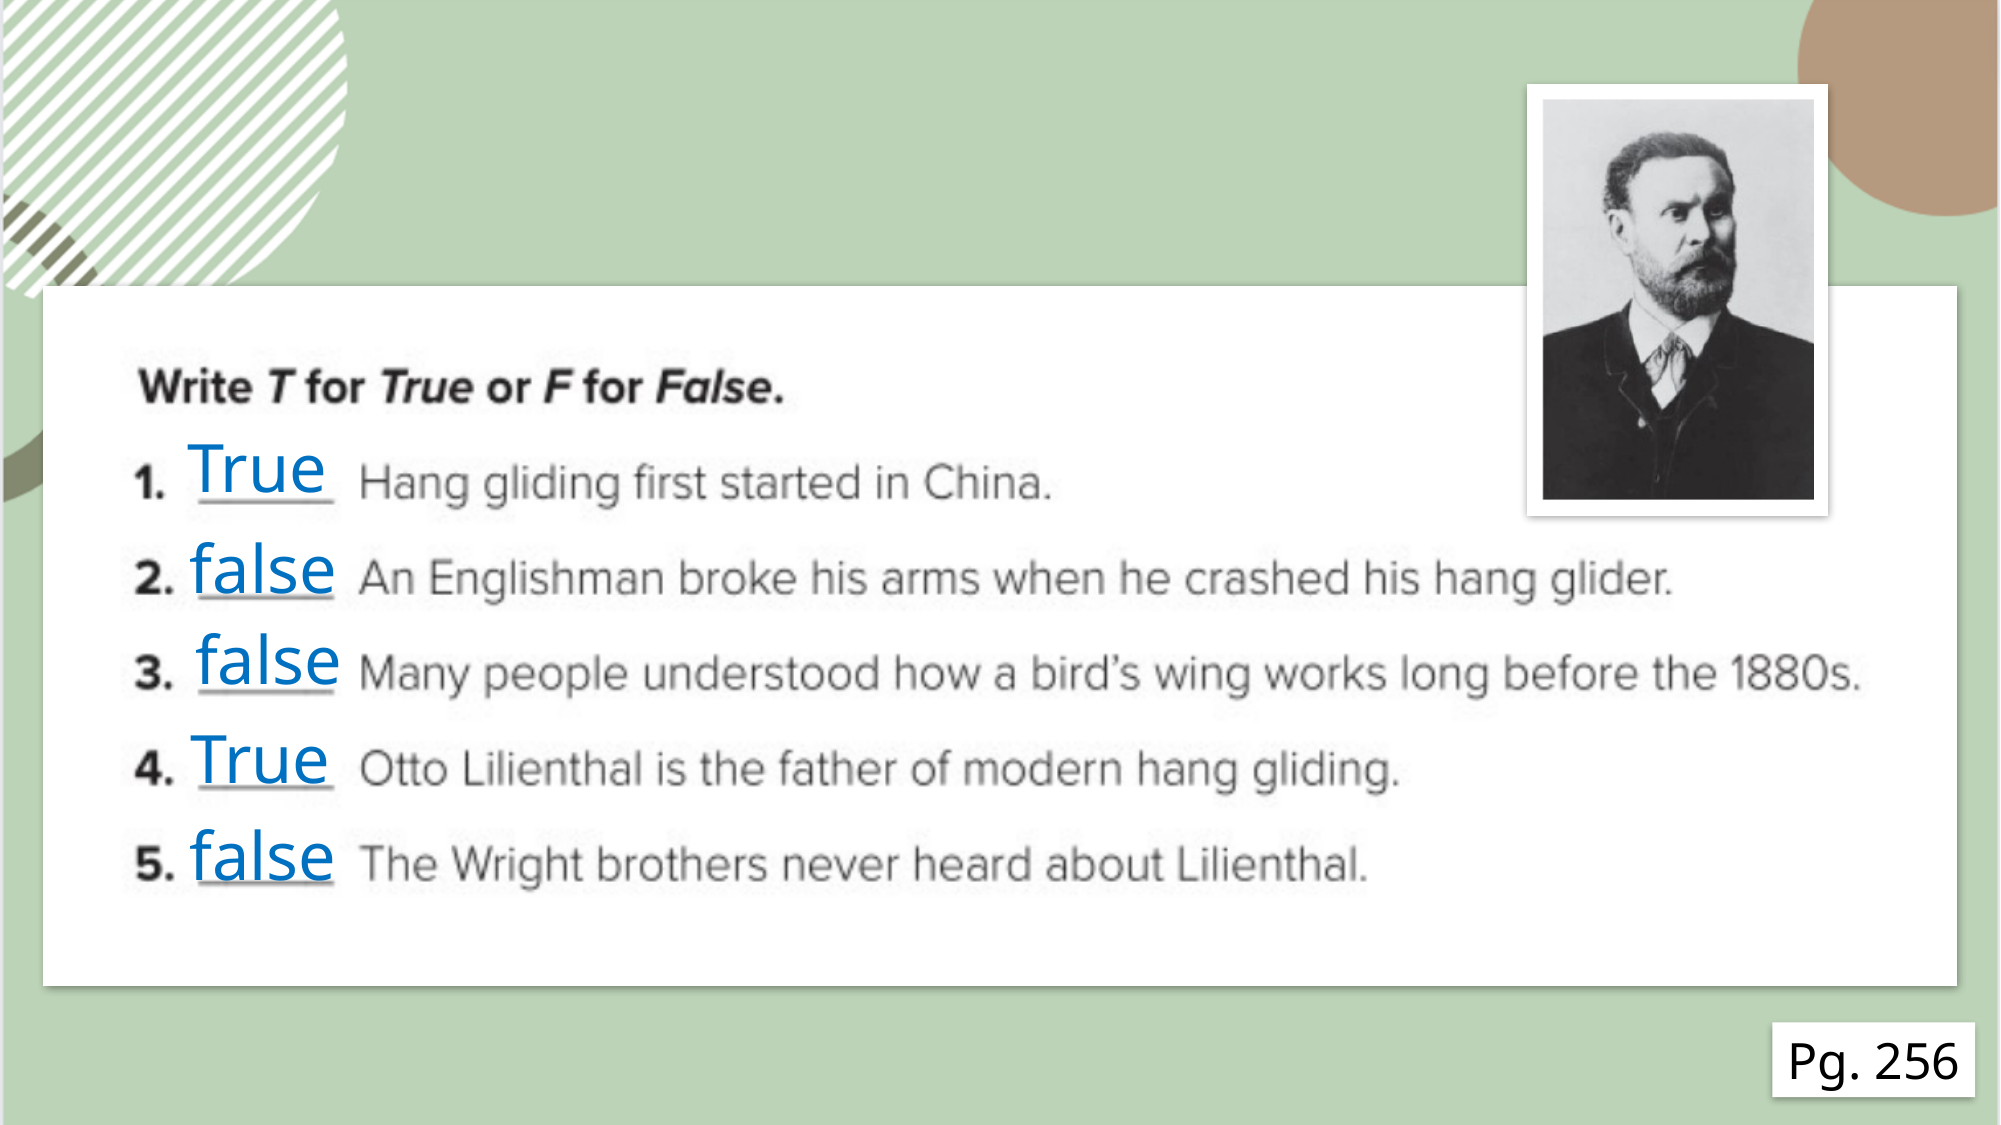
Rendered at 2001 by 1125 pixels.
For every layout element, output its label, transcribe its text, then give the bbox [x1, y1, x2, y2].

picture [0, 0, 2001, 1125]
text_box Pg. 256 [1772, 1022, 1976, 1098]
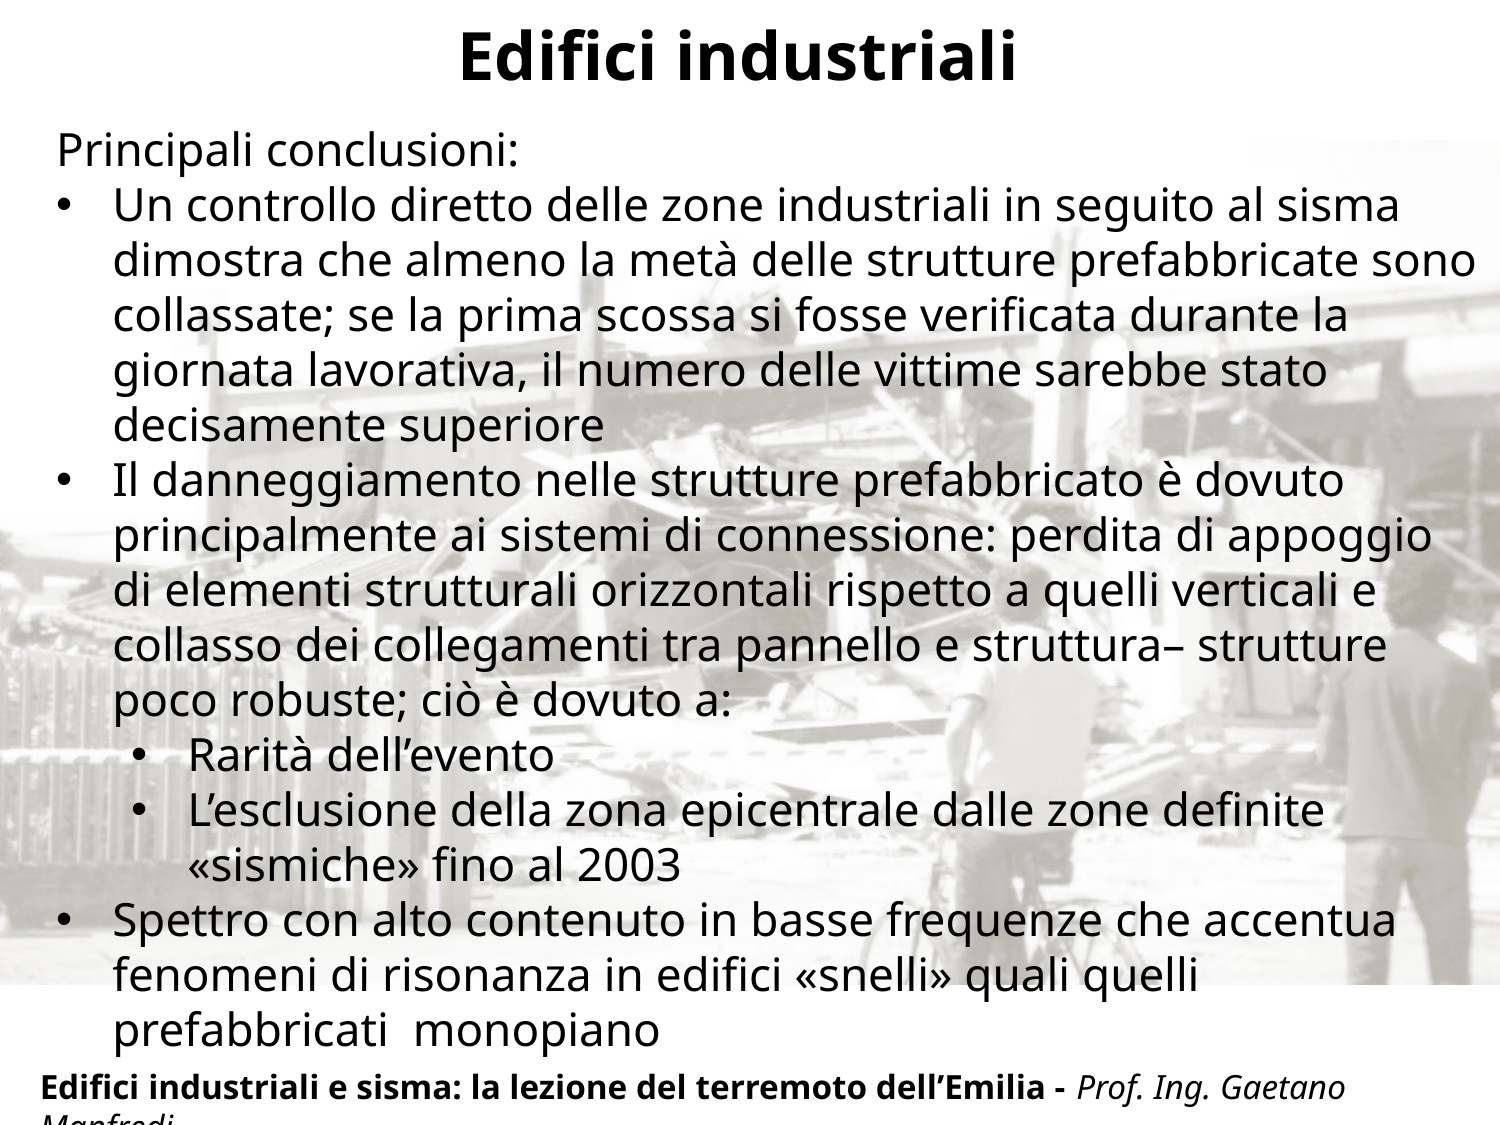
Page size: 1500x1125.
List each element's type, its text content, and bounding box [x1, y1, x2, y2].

● REQUIRED ACTION: Your answer must be every record above, word for word, with no pictures.

● SOLUTION TO THIS TASK:
Rendered at 2001 by 1125 pixels.
For every layout element, output its label, transcribe its text, then give the bbox [x1, y1, x2, y2].

picture [0, 0, 2001, 1125]
text_box Pg. 256 [1772, 1022, 1976, 1098]
Page size: 1500x1125.
List each element's type, its text content, and bounding box [x1, y1, x2, y2].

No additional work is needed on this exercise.